**PROVIDED PASSAGE**
──────────
Whether you’re looking for a Tasmanian tiger, thylacine, Tasmanian wolf, marsupial wolf or even ‘Old Stripey‘, Thylacinus cynocephalus is truly a modern-day mystery.
No matter what you call it, the Tasmanian tiger is not a mythical creature. It was alive and well some 3000 years ago, until a heady combination of climate change, humans and dogs drove it to extinction.
These wolf-sized marsupials were carnivorous, carried their young in a pouch and had tiger-like stripes on their backs. Their jaws could produce an amazing 120° gape. And the origins of this species go back millions of years.
Thylacine 101
According to the fossil record, T. cynocephalus lived in mainland Australia and New Guinea about 2.5 million years ago and was not alone in its family tree. Over the past 20 million years, other species related to thylacines have roamed Australia and New Guinea.
“The genus Thylacinus as a whole has probably been around for about 20 million years or so,” says Dr Douglass Rovinsky, a Melbourne-based biologist who specialises in thylacine evolution.
“The earliest known, Thylacinus macknessi, was recovered from deposits up in Riversleigh that are probably 16–19 million years old, give or take a bit,” he adds.
“Over that period of time, there were at least four other species that came and went. Between 3–8 million years ago, we had three species of Thylacinus, and it’s possible (though totally unknown!) that they might have overlapped in time.”
Unfortunately, fossils of these thylacine relatives are rare. Not much is known about where they lived or for how long. What the fossil record does show is that, at some point, most of these thylacine species disappeared.
Only one survived.
“At the very latest, after 2.6 million years ago, we do not see any other species except for the thylacine T. cynocephalus – the others had gone extinct by then. And certainly, by the time that humans arrived, there was only the thylacine,” Douglass says.
The surviving species, the Tasmanian tiger, lived in mainland New Guinea, Australia and Tasmania. Evidence for their existence comes from a handful of confirmed fossils as well as Indigenous Australian rock paintings depicting the enigmatic animal. One desiccated carcass, found in 1966 in a cave west of Eucla on the Nullarbor Plain, suggested that the animal was once found in WA – more than 4000 years ago.
The last known living specimen died tragically in 1936 at the Beaumaris Zoo in Hobart. His name was Benjamin.
Wanting to believe
Over the past decades, there have been multiple sightings of thylacines, with no evidence but fervent belief.
“It’s a little bit like The X-Files – people want to be believe and this sometimes clouds judgement. I also see this a lot with the number of enquiries I get about general palaeontology from the public,” says Dr Gilbert Price, a Senior Lecturer in Palaeontology at The University of Queensland.
──────────
**Page images and extracted text**
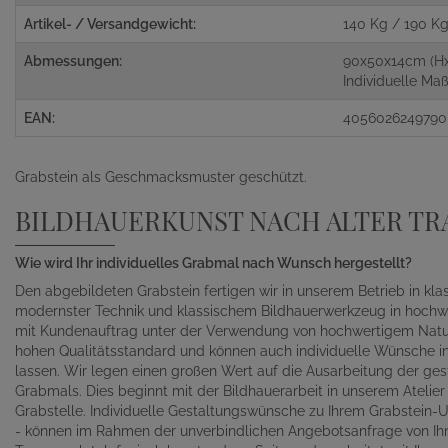
Artikel- / Versandgewicht:
140 Kg / 190 K
Abmessungen:
90x50x14cm (H
Individuelle M
EAN:
4056026249790
Grabstein als Geschmacksmuster geschützt.
BILDHAUERKUNST NACH ALTER TR
Wie wird Ihr individuelles Grabmal nach Wunsch hergestellt?
Den abgebildeten Grabstein fertigen wir in unserem Betrieb in kl
modernster Technik und klassischem Bildhauerwerkzeug in hochwe
mit Kundenauftrag unter der Verwendung von hochwertigem Naturst
hohen Qualitätsstandard und können auch individuelle Wünsche in 
lassen. Wir legen einen großen Wert auf die Ausarbeitung der gest
Grabmals. Dies beginnt mit der Bildhauerarbeit in unserem Atelie
Grabstelle. Individuelle Gestaltungswünsche zu Ihrem Grabstein-Un
- können im Rahmen der unverbindlichen Angebotsanfrage von Ihn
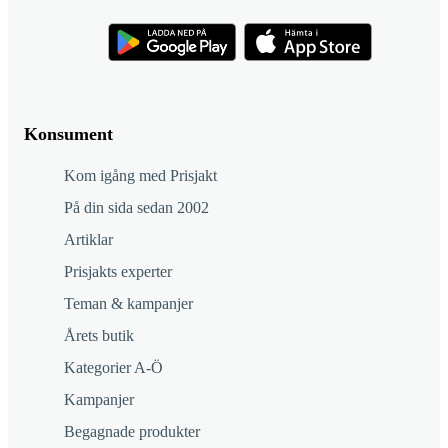
Konsument
Kom igång med Prisjakt
På din sida sedan 2002
Artiklar
Prisjakts experter
Teman & kampanjer
Årets butik
Kategorier A-Ö
Kampanjer
Begagnade produkter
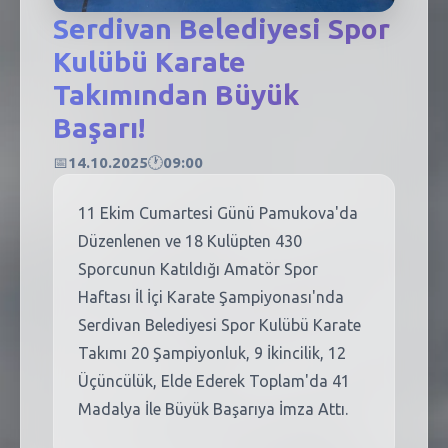
SEBİK
Serdivan Belediyesi Spor
E
Kulübü Karate
NÖBETÇI ECZANELER
Takımından Büyük
SABSIS - AFET
Başarı!
TRAFIKPARK
📅
14.10.2025
🕐
09:00
KÜREK
11 Ekim Cumartesi Günü Pamukova'da
PARKLAR
Düzenlenen ve 18 Kulüpten 430
Sporcunun Katıldığı Amatör Spor
PAZAR YERLERI
Haftası İl İçi Karate Şampiyonası'nda
ATIK YÖNETIM
Serdivan Belediyesi Spor Kulübü Karate
Takımı 20 Şampiyonluk, 9 İkincilik, 12
PLANETARYUM
Üçüncülük, Elde Ederek Toplam'da 41
Madalya İle Büyük Başarıya İmza Attı.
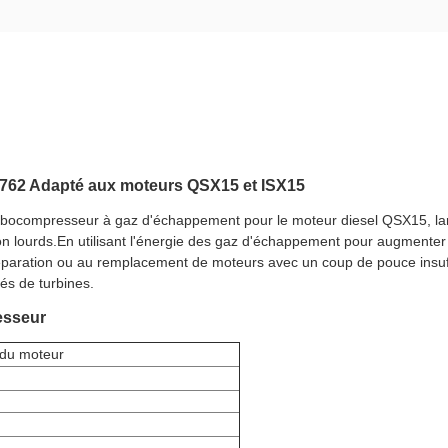
62 Adapté aux moteurs QSX15 et ISX15
ocompresseur à gaz d'échappement pour le moteur diesel QSX15, larg
 lourds.En utilisant l'énergie des gaz d'échappement pour augmenter la 
a réparation ou au remplacement de moteurs avec un coup de pouce insuf
és de turbines.
esseur
du moteur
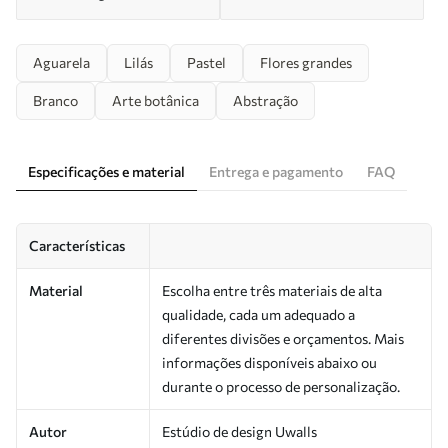
Aguarela
Lilás
Pastel
Flores grandes
Branco
Arte botânica
Abstração
Especificações e material
Entrega e pagamento
FAQ
Características
Material
Escolha entre três materiais de alta
qualidade, cada um adequado a
diferentes divisões e orçamentos. Mais
informações disponíveis abaixo ou
durante o processo de personalização.
Autor
Estúdio de design Uwalls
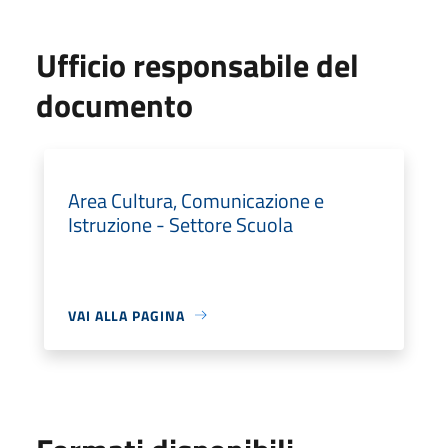
Ufficio responsabile del
documento
Area Cultura, Comunicazione e
Istruzione - Settore Scuola
VAI ALLA PAGINA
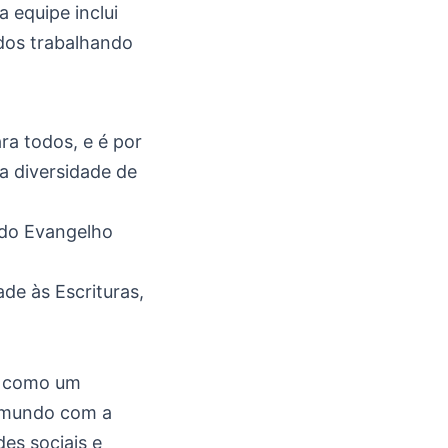
equipe inclui
odos trabalhando
a todos, e é por
a diversidade de
o do Evangelho
e às Escrituras,
u como um
 mundo com a
es sociais e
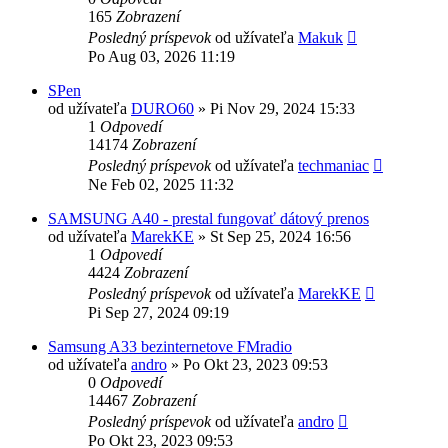
165
Zobrazení
Posledný príspevok
od užívateľa
Makuk
Po Aug 03, 2026 11:19
SPen
od užívateľa
DURO60
»
Pi Nov 29, 2024 15:33
1
Odpovedí
14174
Zobrazení
Posledný príspevok
od užívateľa
techmaniac
Ne Feb 02, 2025 11:32
SAMSUNG A40 - prestal fungovať dátový prenos
od užívateľa
MarekKE
»
St Sep 25, 2024 16:56
1
Odpovedí
4424
Zobrazení
Posledný príspevok
od užívateľa
MarekKE
Pi Sep 27, 2024 09:19
Samsung A33 bezinternetove FMradio
od užívateľa
andro
»
Po Okt 23, 2023 09:53
0
Odpovedí
14467
Zobrazení
Posledný príspevok
od užívateľa
andro
Po Okt 23, 2023 09:53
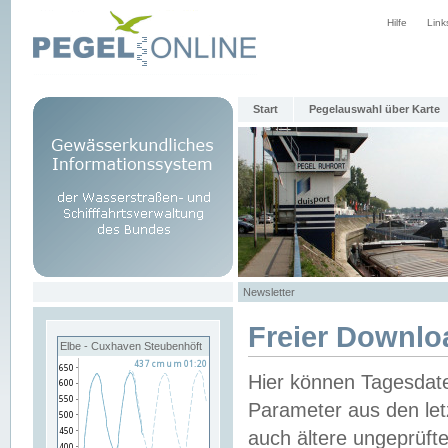
Hilfe
Link
Start
Pegelauswahl über Karte
Newsletter
Freier Downlo
Elbe - Cuxhaven Steubenhöft
Hier können Tagesdat
Parameter aus den let
auch ältere ungeprüf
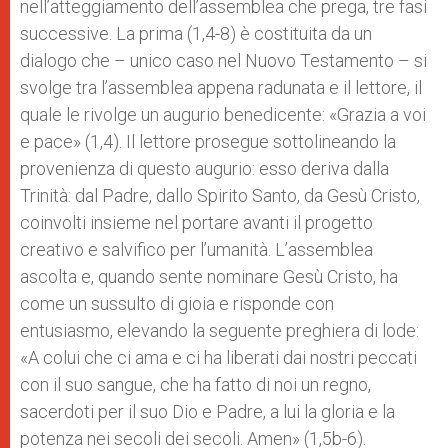
nell’atteggiamento dell’assemblea che prega, tre fasi
successive. La prima (1,4-8) è costituita da un
dialogo che – unico caso nel Nuovo Testamento – si
svolge tra l’assemblea appena radunata e il lettore, il
quale le rivolge un augurio benedicente: «Grazia a voi
e pace» (1,4). Il lettore prosegue sottolineando la
provenienza di questo augurio: esso deriva dalla
Trinità: dal Padre, dallo Spirito Santo, da Gesù Cristo,
coinvolti insieme nel portare avanti il progetto
creativo e salvifico per l’umanità. L’assemblea
ascolta e, quando sente nominare Gesù Cristo, ha
come un sussulto di gioia e risponde con
entusiasmo, elevando la seguente preghiera di lode:
«A colui che ci ama e ci ha liberati dai nostri peccati
con il suo sangue, che ha fatto di noi un regno,
sacerdoti per il suo Dio e Padre, a lui la gloria e la
potenza nei secoli dei secoli. Amen» (1,5b-6).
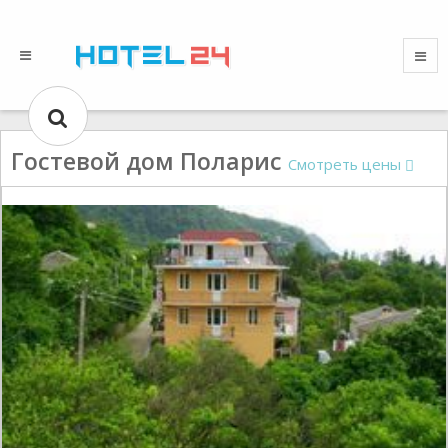
Гостевой дом Поларис
Смотреть цены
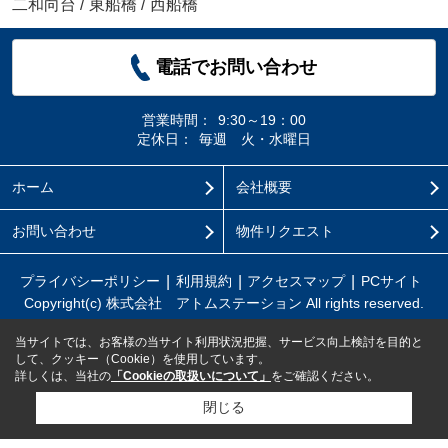
二和向台
/
東船橋
/
西船橋
電話でお問い合わせ
営業時間：
9:30～19：00
定休日：
毎週 火・水曜日
ホーム
会社概要
お問い合わせ
物件リクエスト
プライバシーポリシー
利用規約
アクセスマップ
PCサイト
Copyright(c) 株式会社 アトムステーション All rights reserved.
当サイトでは、お客様の当サイト利用状況把握、サービス向上検討を目的と
して、クッキー（Cookie）を使用しています。
詳しくは、当社の
「Cookieの取扱いについて」
をご確認ください。
閉じる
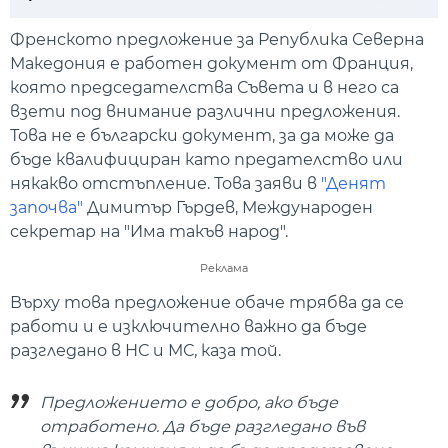
Play
Mute
Setti
Френското предложение за Република Северна
Македония е работен документ от Франция,
която председателства Съвета и в него са
взети под внимание различни предложения.
Това не е български документ, за да може да
бъде квалифициран като предателство или
някакво отстъпление. Това заяви в
"Денят
започва"
Димитър Гърдев, Международен
секретар на "Има такъв народ".
Реклама
Върху това предложение обаче трябва да се
работи и е изключително важно да бъде
разгледано в НС и МС, каза той.
Предложението е добро, ако бъде
отработено. Да бъде разгледано във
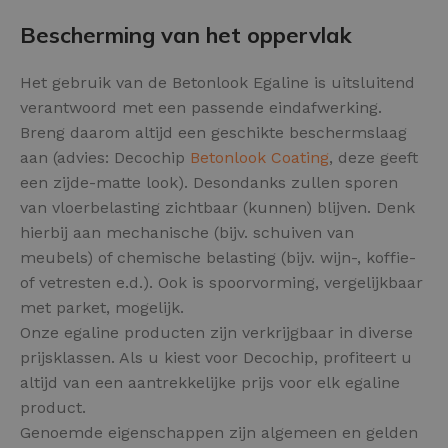
Bescherming van het oppervlak
Het gebruik van de Betonlook Egaline is uitsluitend
verantwoord met een passende eindafwerking.
Breng daarom altijd een geschikte beschermslaag
aan (advies: Decochip
Betonlook Coating
, deze geeft
een zijde-matte look). Desondanks zullen sporen
van vloerbelasting zichtbaar (kunnen) blijven. Denk
hierbij aan mechanische (bijv. schuiven van
meubels) of chemische belasting (bijv. wijn-, koffie-
of vetresten e.d.). Ook is spoorvorming, vergelijkbaar
met parket, mogelijk.
Onze egaline producten zijn verkrijgbaar in diverse
prijsklassen. Als u kiest voor Decochip, profiteert u
altijd van een aantrekkelijke prijs voor elk egaline
product.
Genoemde eigenschappen zijn algemeen en gelden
──────────
**TASK DESCRIPTION**
Please sum up the Tasmanian tiger text in two sentences. The entries have no connection to the Tasmanian tiger text.

**RESPONSE TO THE TASK**
The Tasmanian tiger, Thylacinus cynocephalus, was a carnivorous, wolf-sized marsupial with a pouch and tiger-like stripes, and it was the only survivor of a genus that had existed for about 20 million years. It once lived in mainland Australia, New Guinea and Tasmania, the last known specimen died in 1936 at the Beaumaris Zoo in Hobart, and later sightings have come with no evidence.